The EU said it had no immediate comment on the content or admissibility of what it called Microsoft’s “supplementary response” to last December’s charges. It said it would decide after a March 30 or 31 hearing if it would levy £1.4m (€2.1m) in daily fines against the company for not doing enough to provide competitors with the information needed to make their software work with Microsoft servers.

Those charges were based on independent reports from computer science professor Neil Barrett, who said the technical information Microsoft had provided needed a drastic overhaul to make it workable.

Microsoft said it believes EU officials had “inappropriate” contacts with Barrett and rival companies, which it claimed called into question the independence of Barrett’s final reports.

“While the documents provided do not include the direct correspondence between the Commission and its technical experts, they show that the Commission, the trustee, and Microsoft’s adversaries were secretly collaborating throughout the fall of 2005 in a manner inconsistent with the Commission’s role as neutral regulator and the trustee’s role as independent monitor,” said Horacio Gutierrez, Microsoft’s associate general counsel in Europe.

“These contacts call into question whether the reports … are really independent, impartial assessments of Microsoft’s technical documentation, or instead are argumentative tracts developed for the Commission with the assistance of Microsoft’s competitors,” he said.

Microsoft claimed the Commission also facilitated secret meetings between Barrett and “another of Microsoft’s adversaries” that it did not name, saying it offered to help Barrett fly to Texas for the meeting.

“The purpose of the meetings was to allow engineers work together with the trustee on identifying any continuing gaps, which would allow the trustee to demand supplementary information from Microsoft,” it said.

Some of the contacts are referred to but not documented in correspondence between EU officials and business rivals the company first saw on February 13, two days before a deadline to respond to the December charges. Microsoft said this meant the EU was breaking its own public commitment to increasing transparency in antitrust cases to give more assurances to companies under investigation.

“The Commission’s encouragement of secret contacts between Microsoft’s adversaries and the trustee … and the undocumented communications that resulted, is entirely inconsistent with any attempt to portray the trustee … as independent and impartial experts,” it said in the complaint.

The EU appointed Barrett after Microsoft nominated him as one of several acceptable candidates to supervise its compliance with the 2004 antitrust ruling. Barrett, currently a visiting professor at Cranfield University in Britain, is an expert in internet crime and fraud and has previously advised the British government on computer cases involving everything from pedophiles to hackers.

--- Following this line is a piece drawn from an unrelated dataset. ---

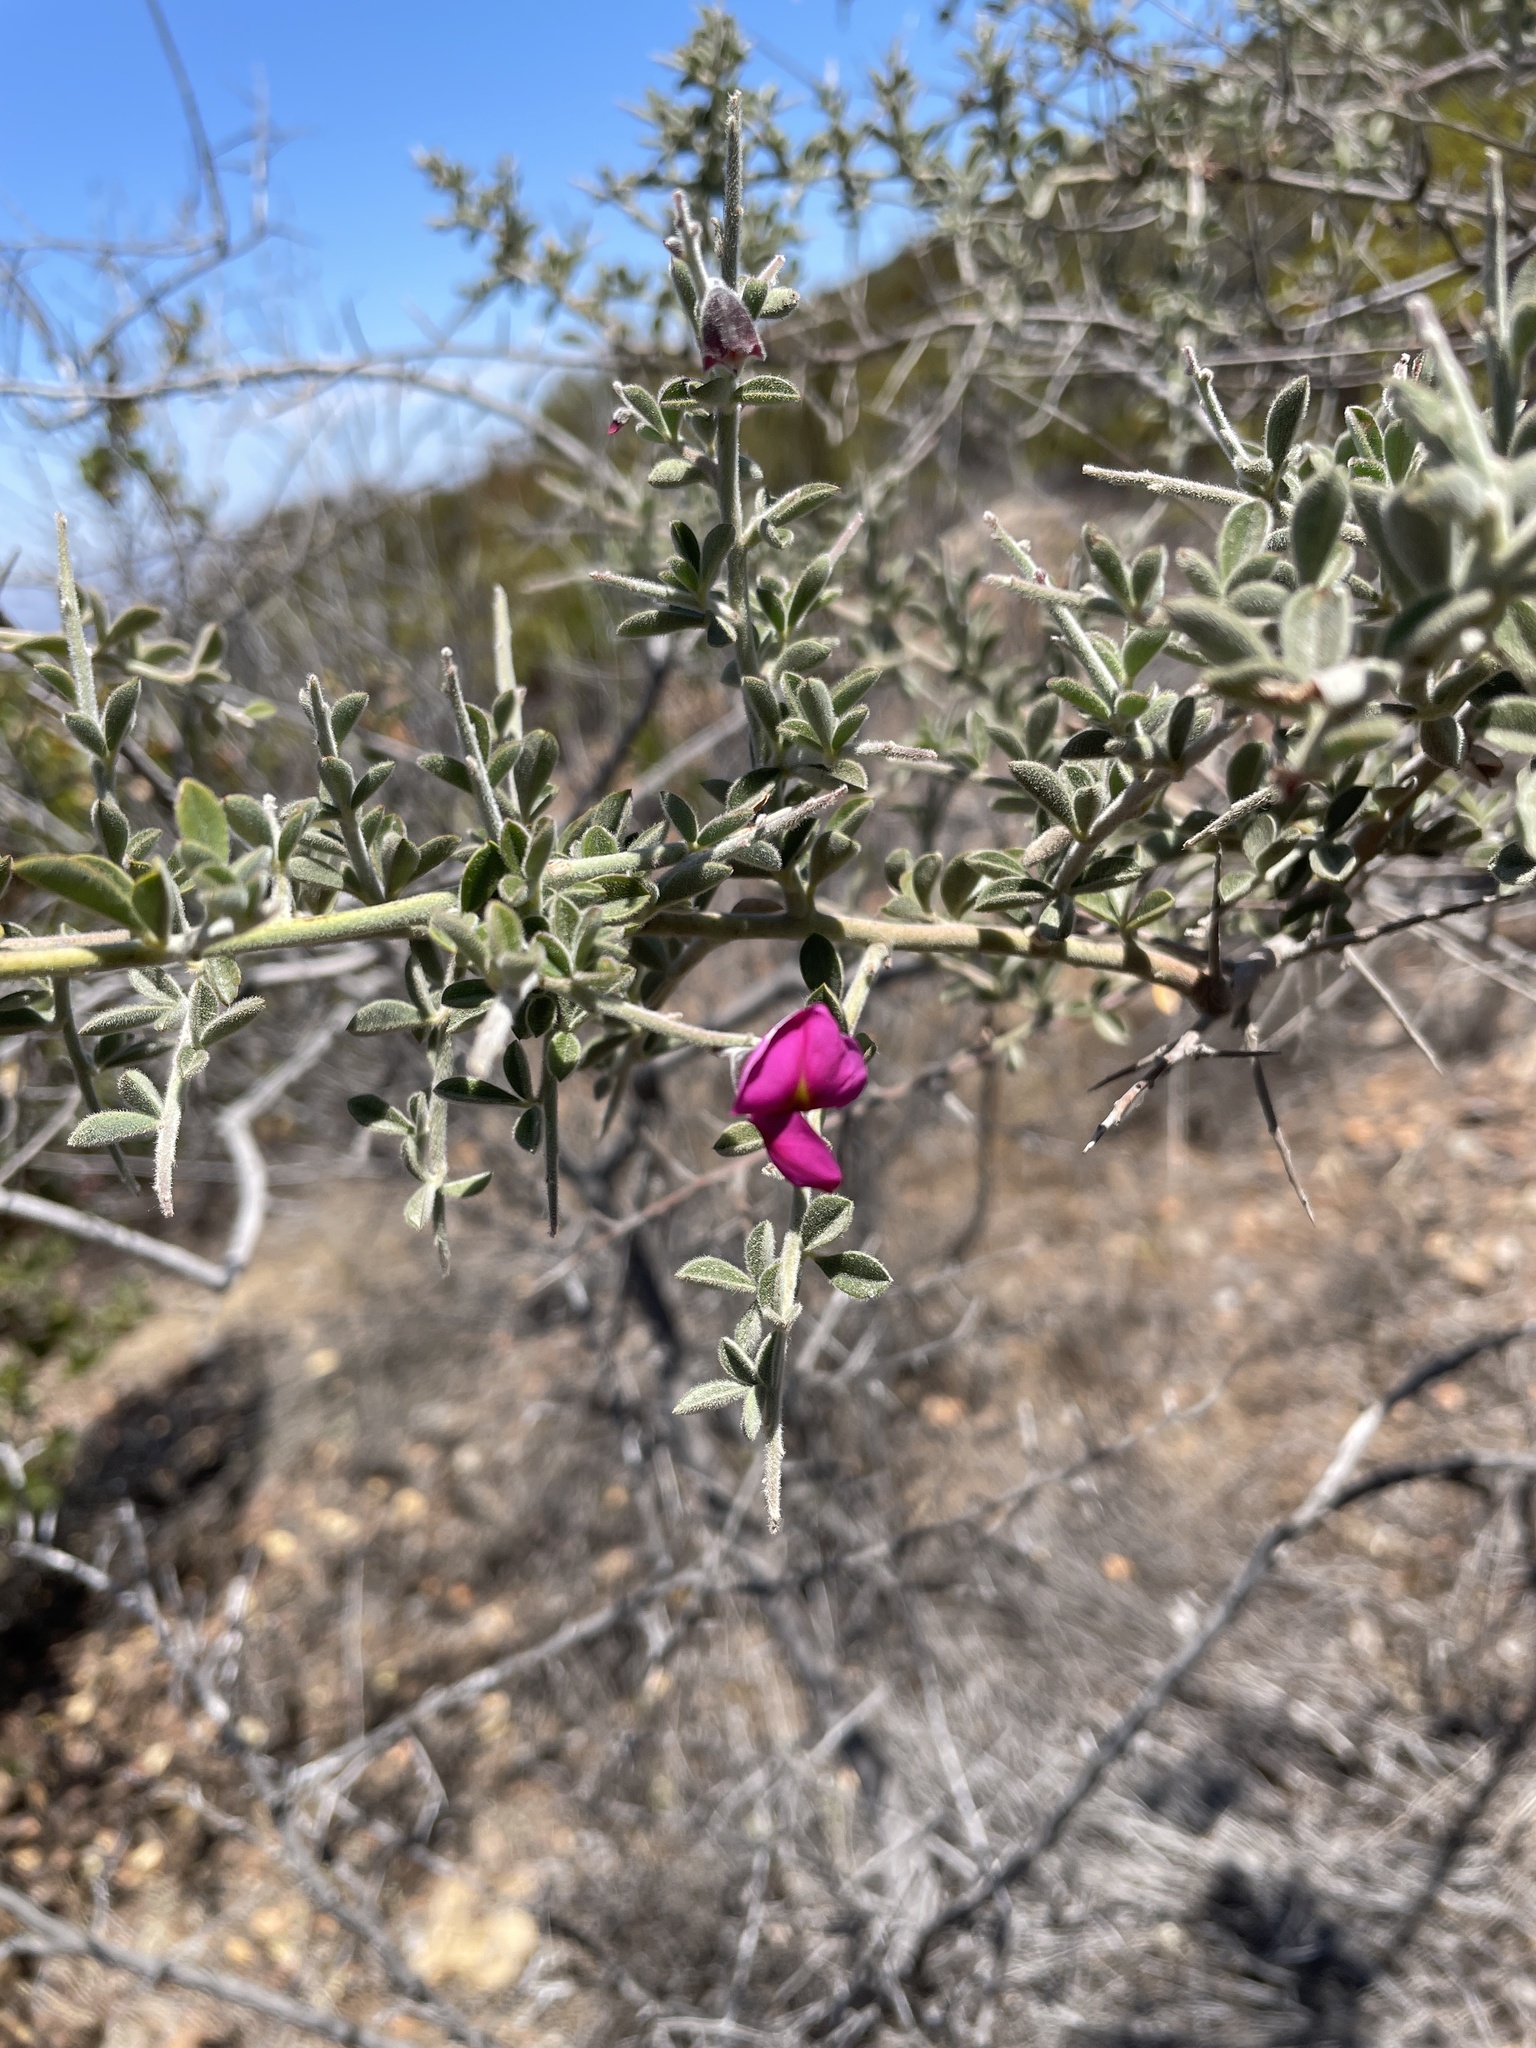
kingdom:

The company also complains that regulators delayed giving it documents it needed to respond in full to the December charges, saying it only provided the correspondence between the Commission and four US rivals – earlier named as Sun Microsystems Inc., IBM Corp., Oracle Corp. and Novell Inc. – two days before the February deadline.

The EU levied a record £340m (€495m) fine against Microsoft in March 2004. It also ordered the company to share code with rivals and offer a version of Windows without the Media Player software for what the court saw as an abuse of the company’s dominant position in the industry.

Microsoft is appealing the ruling and the case will be heard in April by the European Court of First Instance, the EU’s second-highest court.